Assigned task:
Each line of the data that includes "your" must be copied.

----- Material provided

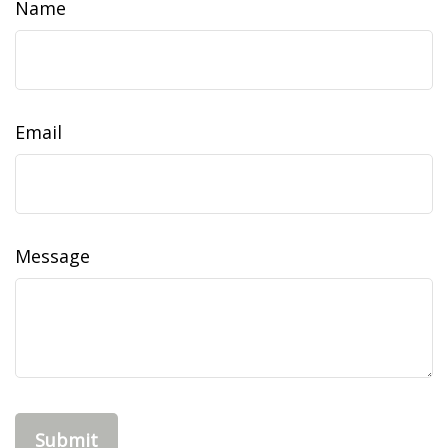
Name
Email
Message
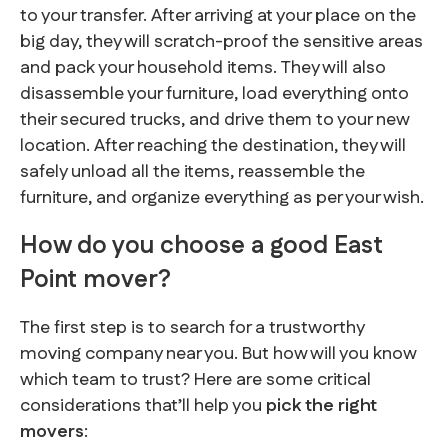
to your transfer. After arriving at your place on the
big day, they will scratch-proof the sensitive areas
and pack your household items. They will also
disassemble your furniture, load everything onto
their secured trucks, and drive them to your new
location. After reaching the destination, they will
safely unload all the items, reassemble the
furniture, and organize everything as per your wish.
How do you choose a good East
Point mover?
The first step is to search for a trustworthy
moving company near you. But how will you know
which team to trust? Here are some critical
considerations that’ll help you
pick the right
movers
:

----------

Problem solution:
to your transfer. After arriving at your place on the
and pack your household items. They will also
disassemble your furniture, load everything onto
their secured trucks, and drive them to your new
furniture, and organize everything as per your wish.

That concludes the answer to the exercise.